---------- KUTIPAN TEKS ----------

OPINI: Nasib Tragis Reformasi Di Tangan Jokowi

Ket. Foto: Foto Google 


Berita-Cendana.Com- Jakarta,- Dulu saya dukung Jokowi karena dia berasal dari rakyat jelata. Dia bukan anak siapa-siapa. Bukan anak mantan presiden, bukan anak pengusaha/ konglomerat, bukan anak jenderal, bukan anak pejabat tinggi dan bukan  anak bangsawan berdarah biru.


Tapi beliau adalah anak desa. Seorang anak dari rakyat jelata kebanyakan. 


Ketika beliau memimpin Solo, beliau sangat beda dengan sosok pemimpin yang selama ini ada, dimana pemimpin itu berlagu, gila hormat dan bermental bossy.


Tapi beliau hadir apa adanya.  Beliau hadir sederhana dan merakyat. Beliau pekerja keras untuk memberikan terbaik pada warganya dengan tulus tanpa kenal lelah.  Dia memiliki sikap yang tinggi kepada warganya.. 


Kami sebagai Aktivis 98 ketika melihat sosok Jokowi itu, sosok inilah yang kami cari. 


Kemuakan kami pada watak-watak pemimpin korup, elitis, dan bossy tersebut, Jokowi adalah antitesis dari watak pemimpin Orde Baru tersebut.  Jokowi adalah sebagai percontohan presiden merakyat yang diimpikan pada era reformasi ini.

---------- DATA TERCATAT ----------

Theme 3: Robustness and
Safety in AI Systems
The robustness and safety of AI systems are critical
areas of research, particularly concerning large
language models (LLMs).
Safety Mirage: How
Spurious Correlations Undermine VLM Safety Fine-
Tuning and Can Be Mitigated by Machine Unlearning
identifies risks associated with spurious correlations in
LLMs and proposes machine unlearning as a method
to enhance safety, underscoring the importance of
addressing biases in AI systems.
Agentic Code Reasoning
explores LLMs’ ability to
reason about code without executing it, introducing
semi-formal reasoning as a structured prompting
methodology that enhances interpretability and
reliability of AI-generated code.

----------

PERTANYAAN.
(1) Tulis ulang bagian kutipan opini tentang Jokowi mulai dari "Berita-Cendana.Com- Jakarta,- Dulu" sampai "bangsawan berdarah biru.", lalu tukar "jenderal" dengan "perwira tinggi".
(2) Lanjutkan kutipan opini tentang Jokowi setelah kalimat terakhirnya.

JAWABAN LATIHAN.
(1)
Berita-Cendana.Com- Jakarta,- Dulu saya dukung Jokowi karena dia berasal dari rakyat jelata. Dia bukan anak siapa-siapa. Bukan anak mantan presiden, bukan anak pengusaha/ konglomerat, bukan anak perwira tinggi, bukan anak pejabat tinggi dan bukan  anak bangsawan berdarah biru.

(2)
Maka kami bertekad menjadikan Jokowi sebagai orang nomor satu di Republik ini. 


Apalagi kehadiran Prabowo  yang merupakan representatif keluarga Cendana, kami 98 harus mati-matian menjaga reformasi pada Pilpres 2014 itu.  Potensi Prabowo menang sangat lah besar.


Perjuangan berat kami untuk mendongkrak elektabilitas Jokowi adalah merubah mindset masyarakat tentang sosok pemimpin. Faham masyarakat tentang sosok pemimpin itu adalah sosok yang gagah, berwibawa dan berdarah biru serta bicara gagasan-gagasan besar tentang Indonesia dan tatanan dunia. Sementara Jokowi jauh dari persyaratan tersebut. 


Dengan gigih kami bergerak ke tengah masyarakat untuk memberi pemahaman  bahwa bangsa kita butuh sosok pemimpin pekerja keras, sosok orang sederhana dan merakyat.  Di luar ekspektasi akhirnya mendapat respon besar dari masyarakat. 


Perspektif baru atas sosok pemimpin yang kami tawarkan tersebut menggelinding seperti bola salju dan menjadi kekuatan bersama untuk mendukung Jokowi. Jokowi berhasil menang pada Pemilu 2014 dan 2019.


Namun kemenangan itu, pada diri pribadi saya tidak saya dapat dengan harga murah. Saya membayarnya dengan tusukan pisau ke perut saya oleh kelompok anti Jokowi. Karena pendukung Jokowi dianggap oleh anti Jokowi sebagai kelompok anti Islam serta pendukung aseng.


Sekarang  saya terguncang melihat kepemimpinan Jokowi pada periode kedua ini. Nilai-nilai yang kami perjuangkan itu,  sepertinya sudah mau dikhianatinya.


Jokowi menyadari bahwa kekuasaan dia miliki sebagai Presiden ternyata sangat sakti mandraguna yang membuat semua orang tunduk dan bertekuk lutut padanya. Ini membuat dia mulai tergoda untuk memanfaatkannya.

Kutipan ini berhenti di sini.